### Textauszug ###
Beginnen wir ganz schlicht mit dem Brathuhn. Wer sich je daran versucht hat, weiss, wie sehr der kulinarische Teufel hier im Detail steckt und wie schwierig es ist, ein saftiges Huhn mit knuspriger Haut auf den Tisch zu bringen. Reichlich mit Zitronensaft cremig gerührte, gesalzene Butter im Inneren des Vogels sorgt für ein feines Aroma und einen guten Fond zum Bestreichen der Haut während des Bratens. Gute Fleischqualität und eine angemessene Ruhephase vor dem Anschneiden tun ein Übriges. Im Glas? Gereifter trockener Riesling der bestmöglichen Art. Zehn Jahre alte Weine aus der Wachau aus dem üppigen Jahrgang 2006 sind jetzt wie prädestiniert, um mit eleganter Mineralik und diskret wirkender, gelb-grüner Frucht das Huhn zu bereichern, ohne es an die Aromenwand zu drücken.
Wer nicht ganz so lang Gereiftes im Keller hat, aber mit dieser Begegnung nicht warten möchte, der bäckt das Tier nach altbewährter Wiener Art. Und zwar mit Geduld und langsam, in Mehl, Ei und Brösel gehüllt, in richtig gutem Schweineschmalz, zur Hälfte mit dem bestmöglichen Butterschmalz gemischt. Das Ungestüm junger Rieslinge wird durch «die Panier», wie die Österreicher sagen, aufgefangen, ist aber auch eine gute Gelegenheit, einen konzentrierten Neuburger zu öffnen.
###
Aufgabe 1: Zieh aus den Datensätzen jede Zeile heraus, in der die Zeichenfolge „then“ vorkommt.
Textauszug und Datensätze haben nichts miteinander zu tun.
### Quelldaten ###
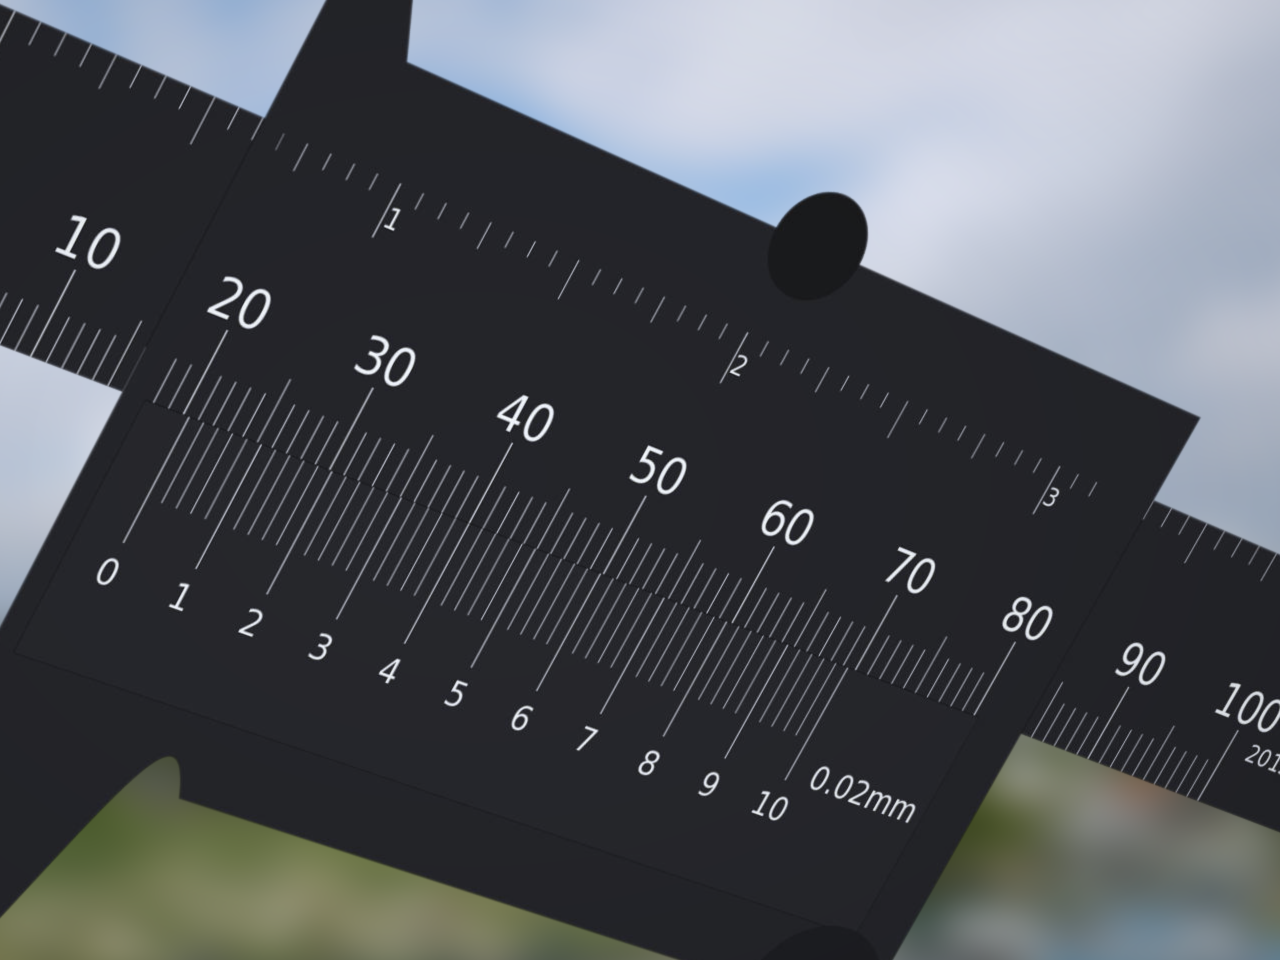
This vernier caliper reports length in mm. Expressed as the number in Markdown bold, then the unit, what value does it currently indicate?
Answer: **20.4** mm
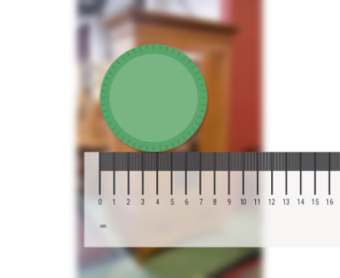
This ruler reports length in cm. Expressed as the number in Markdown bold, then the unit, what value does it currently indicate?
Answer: **7.5** cm
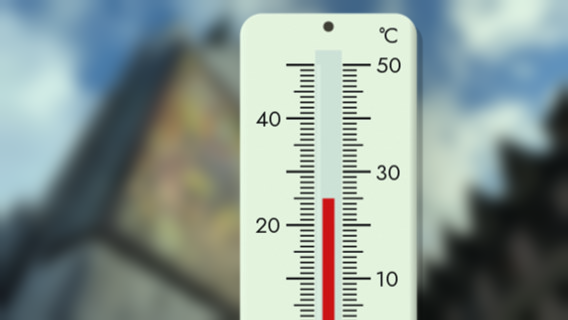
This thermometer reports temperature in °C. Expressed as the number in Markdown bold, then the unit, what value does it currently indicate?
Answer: **25** °C
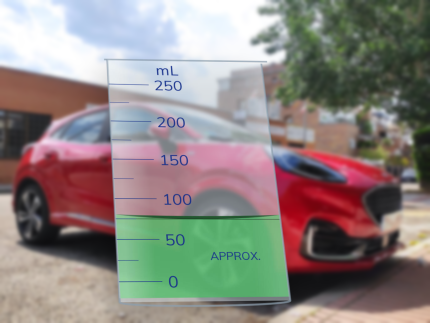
###
Aufgabe 2: Schreib den Textauszug über Brathuhn und Wein vollständig und wortgetreu noch einmal ab.

Antwortfeld 1:
This vernier caliper reports length in mm. Expressed as the number in Markdown bold, then the unit, what value does it currently indicate?
This ruler reports length in cm. Expressed as the number in Markdown bold, then the unit, what value does it currently indicate?
This thermometer reports temperature in °C. Expressed as the number in Markdown bold, then the unit, what value does it currently indicate?

Antwortfeld 2:
Beginnen wir ganz schlicht mit dem Brathuhn. Wer sich je daran versucht hat, weiss, wie sehr der kulinarische Teufel hier im Detail steckt und wie schwierig es ist, ein saftiges Huhn mit knuspriger Haut auf den Tisch zu bringen. Reichlich mit Zitronensaft cremig gerührte, gesalzene Butter im Inneren des Vogels sorgt für ein feines Aroma und einen guten Fond zum Bestreichen der Haut während des Bratens. Gute Fleischqualität und eine angemessene Ruhephase vor dem Anschneiden tun ein Übriges. Im Glas? Gereifter trockener Riesling der bestmöglichen Art. Zehn Jahre alte Weine aus der Wachau aus dem üppigen Jahrgang 2006 sind jetzt wie prädestiniert, um mit eleganter Mineralik und diskret wirkender, gelb-grüner Frucht das Huhn zu bereichern, ohne es an die Aromenwand zu drücken.
Wer nicht ganz so lang Gereiftes im Keller hat, aber mit dieser Begegnung nicht warten möchte, der bäckt das Tier nach altbewährter Wiener Art. Und zwar mit Geduld und langsam, in Mehl, Ei und Brösel gehüllt, in richtig gutem Schweineschmalz, zur Hälfte mit dem bestmöglichen Butterschmalz gemischt. Das Ungestüm junger Rieslinge wird durch «die Panier», wie die Österreicher sagen, aufgefangen, ist aber auch eine gute Gelegenheit, einen konzentrierten Neuburger zu öffnen.